This one is a bit strange to me, mainly the third hypothesis. It goes as follows:
Given a group (finite) group $G$, and $N, H \leq G$ such that
- $N$ is normal in $G$, and $H$ is simple
- $NH = G$
- $|H|$ has some prime divisor greater than $|N|$
Prove that
- Every element of $N$ commutes with every element of $H$
- $G\simeq N\times H$
I've done a similar exercise, which involved proving several equivalences of a group being a direct product of other groups. The hypotheses were a bit different though, and I can't see how I can work with these ones to find the same result. Any hints?
Observe that $$H \cap N \unlhd H$$ i.e. $H \cap N$ is a normal subgroup in $H$; but $H$ is simple, $H \cap N$ can't be $H$ due to the hypothesis about the prime divisor and thus $$H \cap N = 1 $$ and $|G| = |H| \cdot |N|$.
Consider the action of $G$ on the lateral classes of $H$ $$g \cdot xH = gxH$$ The kernel $K$ of this action is the largest normal subgroup of $G$ contained in $H$ (as you can check).

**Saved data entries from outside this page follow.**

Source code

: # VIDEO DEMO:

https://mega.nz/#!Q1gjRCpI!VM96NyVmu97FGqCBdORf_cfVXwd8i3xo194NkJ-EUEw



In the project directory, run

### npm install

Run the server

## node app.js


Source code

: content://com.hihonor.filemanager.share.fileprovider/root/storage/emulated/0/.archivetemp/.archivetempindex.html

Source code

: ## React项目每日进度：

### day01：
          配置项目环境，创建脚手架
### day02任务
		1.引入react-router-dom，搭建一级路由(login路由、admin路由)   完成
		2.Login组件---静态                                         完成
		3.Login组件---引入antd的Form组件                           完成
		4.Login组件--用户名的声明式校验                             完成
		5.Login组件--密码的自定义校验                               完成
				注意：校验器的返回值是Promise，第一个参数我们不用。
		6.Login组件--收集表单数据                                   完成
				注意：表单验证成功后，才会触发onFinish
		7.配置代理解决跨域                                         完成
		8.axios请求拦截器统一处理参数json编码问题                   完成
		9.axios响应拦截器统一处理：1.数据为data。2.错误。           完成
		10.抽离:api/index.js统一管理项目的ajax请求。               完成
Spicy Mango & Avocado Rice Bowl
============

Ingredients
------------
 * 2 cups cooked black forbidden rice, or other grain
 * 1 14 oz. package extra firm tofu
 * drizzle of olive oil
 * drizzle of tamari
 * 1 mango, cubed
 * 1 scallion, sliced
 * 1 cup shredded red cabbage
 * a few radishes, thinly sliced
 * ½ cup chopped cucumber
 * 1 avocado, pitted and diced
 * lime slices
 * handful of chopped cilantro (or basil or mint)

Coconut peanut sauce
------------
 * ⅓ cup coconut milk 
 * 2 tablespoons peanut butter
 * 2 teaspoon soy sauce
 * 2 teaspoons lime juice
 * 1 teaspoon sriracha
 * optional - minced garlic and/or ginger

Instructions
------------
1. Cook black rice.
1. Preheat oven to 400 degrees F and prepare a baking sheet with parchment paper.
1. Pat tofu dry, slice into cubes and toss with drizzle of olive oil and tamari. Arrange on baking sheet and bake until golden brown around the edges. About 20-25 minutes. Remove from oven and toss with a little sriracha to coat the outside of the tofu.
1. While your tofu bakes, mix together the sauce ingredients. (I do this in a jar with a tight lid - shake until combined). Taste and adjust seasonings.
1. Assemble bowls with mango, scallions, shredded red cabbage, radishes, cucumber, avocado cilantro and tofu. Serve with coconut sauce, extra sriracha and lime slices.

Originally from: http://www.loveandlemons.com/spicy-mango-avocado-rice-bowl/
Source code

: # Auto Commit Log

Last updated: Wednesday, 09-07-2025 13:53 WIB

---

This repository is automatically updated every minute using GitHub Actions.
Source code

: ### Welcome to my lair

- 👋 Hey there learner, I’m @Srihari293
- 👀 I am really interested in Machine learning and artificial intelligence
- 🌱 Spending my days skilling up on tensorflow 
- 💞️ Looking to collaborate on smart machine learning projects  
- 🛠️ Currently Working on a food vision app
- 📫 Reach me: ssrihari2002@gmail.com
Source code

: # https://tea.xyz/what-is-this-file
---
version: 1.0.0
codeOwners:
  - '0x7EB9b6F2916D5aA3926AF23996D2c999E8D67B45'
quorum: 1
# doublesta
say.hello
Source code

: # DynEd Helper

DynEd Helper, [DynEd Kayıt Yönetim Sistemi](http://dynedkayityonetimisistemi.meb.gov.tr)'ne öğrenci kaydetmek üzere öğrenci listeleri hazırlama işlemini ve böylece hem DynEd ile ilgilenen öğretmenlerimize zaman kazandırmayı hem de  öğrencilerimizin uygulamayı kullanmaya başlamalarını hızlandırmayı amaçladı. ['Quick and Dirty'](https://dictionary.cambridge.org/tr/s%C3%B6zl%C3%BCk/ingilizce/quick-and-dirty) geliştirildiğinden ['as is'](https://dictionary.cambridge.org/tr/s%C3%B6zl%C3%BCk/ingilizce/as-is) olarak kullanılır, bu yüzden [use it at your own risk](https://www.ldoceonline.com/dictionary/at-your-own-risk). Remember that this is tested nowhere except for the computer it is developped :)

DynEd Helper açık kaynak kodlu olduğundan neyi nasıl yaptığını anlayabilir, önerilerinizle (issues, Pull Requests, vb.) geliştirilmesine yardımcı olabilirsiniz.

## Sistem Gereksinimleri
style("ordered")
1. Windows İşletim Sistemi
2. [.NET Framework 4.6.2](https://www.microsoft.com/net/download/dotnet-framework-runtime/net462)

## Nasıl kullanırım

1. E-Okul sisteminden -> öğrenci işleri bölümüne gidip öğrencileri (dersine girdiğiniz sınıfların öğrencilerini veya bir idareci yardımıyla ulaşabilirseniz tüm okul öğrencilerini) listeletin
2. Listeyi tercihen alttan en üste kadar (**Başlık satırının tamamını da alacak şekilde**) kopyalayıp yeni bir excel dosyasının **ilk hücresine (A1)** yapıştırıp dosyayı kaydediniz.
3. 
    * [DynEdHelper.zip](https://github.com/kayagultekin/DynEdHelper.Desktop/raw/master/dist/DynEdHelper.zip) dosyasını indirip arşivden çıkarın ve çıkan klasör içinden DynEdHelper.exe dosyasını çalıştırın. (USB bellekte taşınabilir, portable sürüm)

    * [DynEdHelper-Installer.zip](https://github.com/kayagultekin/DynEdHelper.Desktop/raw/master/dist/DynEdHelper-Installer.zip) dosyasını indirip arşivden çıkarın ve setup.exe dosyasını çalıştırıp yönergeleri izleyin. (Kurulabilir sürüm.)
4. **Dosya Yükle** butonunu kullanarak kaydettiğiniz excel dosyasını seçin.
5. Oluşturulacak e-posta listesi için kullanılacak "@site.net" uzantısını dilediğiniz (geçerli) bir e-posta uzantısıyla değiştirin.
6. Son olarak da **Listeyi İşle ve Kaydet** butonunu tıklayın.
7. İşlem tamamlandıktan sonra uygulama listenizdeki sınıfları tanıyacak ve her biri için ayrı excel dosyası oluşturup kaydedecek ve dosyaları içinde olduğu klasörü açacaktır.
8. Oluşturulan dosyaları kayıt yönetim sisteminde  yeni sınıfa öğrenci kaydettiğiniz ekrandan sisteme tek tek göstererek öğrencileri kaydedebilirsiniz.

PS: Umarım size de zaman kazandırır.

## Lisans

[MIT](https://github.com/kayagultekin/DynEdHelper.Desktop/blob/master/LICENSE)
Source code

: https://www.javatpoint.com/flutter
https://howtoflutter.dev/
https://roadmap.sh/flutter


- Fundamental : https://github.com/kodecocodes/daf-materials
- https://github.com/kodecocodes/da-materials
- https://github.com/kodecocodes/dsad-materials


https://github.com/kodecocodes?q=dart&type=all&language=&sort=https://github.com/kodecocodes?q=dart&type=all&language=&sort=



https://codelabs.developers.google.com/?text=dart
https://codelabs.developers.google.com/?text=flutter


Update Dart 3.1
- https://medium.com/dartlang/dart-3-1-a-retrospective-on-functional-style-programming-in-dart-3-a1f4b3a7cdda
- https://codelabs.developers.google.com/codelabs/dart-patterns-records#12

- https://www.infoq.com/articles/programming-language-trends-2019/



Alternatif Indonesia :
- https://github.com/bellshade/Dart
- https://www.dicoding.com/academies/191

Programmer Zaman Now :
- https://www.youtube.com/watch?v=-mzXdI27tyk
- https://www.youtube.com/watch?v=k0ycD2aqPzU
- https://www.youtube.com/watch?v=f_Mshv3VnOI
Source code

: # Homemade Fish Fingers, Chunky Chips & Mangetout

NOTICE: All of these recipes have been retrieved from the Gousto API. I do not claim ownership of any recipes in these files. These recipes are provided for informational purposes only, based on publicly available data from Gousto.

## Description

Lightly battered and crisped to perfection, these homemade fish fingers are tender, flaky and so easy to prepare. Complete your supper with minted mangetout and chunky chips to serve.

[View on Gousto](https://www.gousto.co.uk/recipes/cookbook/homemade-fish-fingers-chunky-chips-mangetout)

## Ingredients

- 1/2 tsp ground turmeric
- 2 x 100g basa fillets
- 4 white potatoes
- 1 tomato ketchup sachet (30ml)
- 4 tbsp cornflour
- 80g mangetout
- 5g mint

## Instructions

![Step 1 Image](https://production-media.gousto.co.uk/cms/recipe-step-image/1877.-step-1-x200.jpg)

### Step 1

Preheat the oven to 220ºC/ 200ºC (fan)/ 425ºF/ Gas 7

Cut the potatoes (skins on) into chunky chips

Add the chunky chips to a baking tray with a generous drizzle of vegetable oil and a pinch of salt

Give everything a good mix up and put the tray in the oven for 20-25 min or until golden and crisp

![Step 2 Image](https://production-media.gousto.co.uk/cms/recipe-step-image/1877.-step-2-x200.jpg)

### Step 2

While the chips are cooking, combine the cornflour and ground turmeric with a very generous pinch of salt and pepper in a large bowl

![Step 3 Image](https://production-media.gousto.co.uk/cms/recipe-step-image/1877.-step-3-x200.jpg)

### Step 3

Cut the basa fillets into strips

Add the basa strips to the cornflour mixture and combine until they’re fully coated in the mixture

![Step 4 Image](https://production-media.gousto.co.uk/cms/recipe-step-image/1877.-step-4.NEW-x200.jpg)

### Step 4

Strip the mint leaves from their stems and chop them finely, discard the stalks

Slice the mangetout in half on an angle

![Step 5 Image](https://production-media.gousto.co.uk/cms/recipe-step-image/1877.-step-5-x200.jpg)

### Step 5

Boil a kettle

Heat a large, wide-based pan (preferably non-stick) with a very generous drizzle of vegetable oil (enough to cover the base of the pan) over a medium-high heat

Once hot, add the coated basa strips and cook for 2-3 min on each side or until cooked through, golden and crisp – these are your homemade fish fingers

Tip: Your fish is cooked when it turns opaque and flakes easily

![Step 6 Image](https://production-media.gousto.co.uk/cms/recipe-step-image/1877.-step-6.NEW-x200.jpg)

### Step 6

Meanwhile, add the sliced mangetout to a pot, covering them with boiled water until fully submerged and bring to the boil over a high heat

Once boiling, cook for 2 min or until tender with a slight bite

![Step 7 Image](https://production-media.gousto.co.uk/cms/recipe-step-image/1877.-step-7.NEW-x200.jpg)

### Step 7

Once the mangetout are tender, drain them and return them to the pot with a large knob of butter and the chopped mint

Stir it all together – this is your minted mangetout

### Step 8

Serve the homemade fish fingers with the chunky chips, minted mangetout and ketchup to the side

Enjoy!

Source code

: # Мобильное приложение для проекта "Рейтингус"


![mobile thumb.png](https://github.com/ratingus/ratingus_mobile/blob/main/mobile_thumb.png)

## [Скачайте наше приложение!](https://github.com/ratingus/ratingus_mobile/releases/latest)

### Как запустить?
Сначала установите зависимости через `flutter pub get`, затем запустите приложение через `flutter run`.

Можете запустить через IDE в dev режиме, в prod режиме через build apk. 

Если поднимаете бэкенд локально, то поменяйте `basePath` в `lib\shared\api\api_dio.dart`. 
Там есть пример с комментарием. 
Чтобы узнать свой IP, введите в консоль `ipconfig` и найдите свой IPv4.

$H$ is simple and so there are only $2$ cases: $K= H $ or $K = 1 $, because clearly $K$ is normal in $H$ . The lateral classes of $H$ are $|N|$ and thus $$\frac{|G|}{|K|} \mid |N|! $$ By the hypothesis about the prime divisor and the result we found about $|G|$ this implies $K = H$, and thus $H$ is normal in $G$.
Thus $G \cong H \times N$, and this implies that every element of $N $ commutes with every element of $H$.